A abordagem do tema da repressão imposta por uma sociedade voltada para interesses materiais e surda aos apelos da natureza é feita de uma maneira tão direta quanto superficial. Os conflitos familiares prováveis causas da insatisfação da protagonista não são abordados. Surge de maneira esquemática sua paixão por um professor e deixam de ser devidamente exploradas as ligações que poderiam existir entre os conflitos vivenciados pela protagonista e o romance citado. Mas depois do casamento forçado com um pedreiro, um refugiado do franquismo, a diretora, que também é autora do argumento, baseado num romance de Milena Gus, começa a valorizar situações e imagens de forma a compor um quadro apreciável sobre a imposição de forças negativas no comportamento humano. A utilização do dinheiro na relação do casal parece uma citação ao episódio viscontiano de Boccacio 70, mesmo que a esta cena faltem sutileza e ironia. E a transformação do pedreiro em empresário da construção, resultado de um acordo planejado e executado pelos pais da jovem completam o painel no qual a diretora coloca figuras humanas transformadas em simples peças de uma engrenagem em movimento. A realizadora poderia dar mais ênfase a esse aspecto da trama, mas parece estar reservando forças para as cenas do spa, quando a imaginação da personagem exercerá papel relevante.

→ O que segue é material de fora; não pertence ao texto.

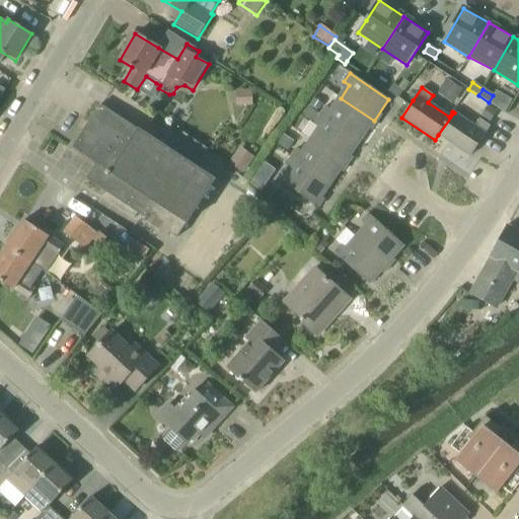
[(240,91),(236,91),(236,105),(241,105),(252,105),(251,91),(240,91)]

O estabelecimento no qual a protagonista terá de passar algumas semanas está localizado numa região onde a natureza é como uma manifestação de vigor e grandiosidade. Em contrapartida o prédio é lúgubre, uma espécie de prisão pela qual perambulam condenados. E há também o castigo. Os jatos de água são filmados como se fossem instrumentos de tortura. E a figura do tenente pelo qual a protagonista se apaixona é mais um elemento a completar o quadro. Ele representa em cena uma sociedade que enfrenta a crise decorrente da emancipação das antigas colônias. Pode saber tocar ao piano uma peça célebre, mas é o símbolo da impotência. Menos para Gabrielle, que nele vê sua grande paixão e a realização de seus desejos. É o que o filme tem de mais interessante. Este desfazer de fantasias não se limita a ser utilização de recursos melodramáticos. Mas é o que parece, antes de o filme revelar novos ângulos de acontecimentos anteriormente filmados. Embora as cenas que revelam a essência da história narrada possam ser marcadas por certa inverossimilhança elas expõe a imposição da realidade sobre a fantasia, o sonho punido, a rebeldia domesticada.